5. The Tribunal has examined the demand of Service Tax made by Revenue on M/s Viraj Estates, in respect of the amounts received by them and held with no Service Tax is liable to be paid by them. The Tribunal observed as under:
“5 On careful consideration of the submissions made by both the sides, wefind that Revenue‟s appeal is devoid of merits for more than one reason.
5.1 Firstly, we find that the first appellate authority in the impugned order has gone into four agreements/transactions entered into by respondent from time to time and after analyzing the said clauses in the agreement came to a conclusion that these are in respect of sale and purchase of land and TDR. The findings of the first appellate authority are in paragraph 8.3 which are relevant and are reproduced.
” 8.3 On mere reading of the contents of the four agreements mentioned in para 7 above, it is lucid that the transactions amount received from Pa war family by M/s Shriram Hi-Tech Steel & Power Pvt Ltd, Shri Ambika Ispat (India) Pvt Ltd, Shree Banke Bihari Ispat Pvt Ltd and M/s Great Fortune Investment & Infrastructure Pvt Ltd have been with regard to sale and purchase of development rights and final sale of immovable property wherein no service from the appellant as real estate agent was involved. There is no evidence that the appellant provided any service of any development in respect of property of Mr.
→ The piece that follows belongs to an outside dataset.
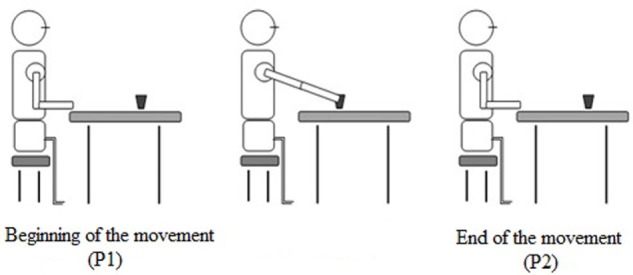
Reaching movement.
Pawar‟s family as is alleged in the show cause notice and held in the order-in- original. On the contrary it is evident that the appellant has always acted as purchaser and seller of [development] rights and immovable property. It is also manifest that the appellant also did not receive any consideration from Pawar family for providing any service. Instead the appellant paid the amount of Rs. 38,00,000/- to Pawar family for purchase of development rights. Had there been any taxable service from the appellant to Pawar family, the appellant would have received some consideration from the latter which is not the case here. Thus, no ingredient of taxable real estate agent service has been found available in this case and, therefore, the order passed by the Addl. Commissioner in this case is found without any legal basis.”
As against the above said factual findings, Revenue has not come out with contrary evidence to show that the respondent‟s services would get covered under the definition of „real estate agent‟services or „real estate consultant‟services. The first appellate authority was correct in coming to such a conclusion that the activities as undertaken by the respondent would not fall under the category of „real estate agent‟services or „real estate consultant‟services.”
6. By following the decision of the Tribunal in the Viraj Estates case, we conclude that the consideration received by the respondent is towards sale of Developmental Rights to the land and cannot be considered as commission for real estates agents services.
7. In view of the above discussions, we find no infirmity in the impugned order which is sustained for the reasons mentioned therein. In the result, the appeal filed by the Revenue is dismissed.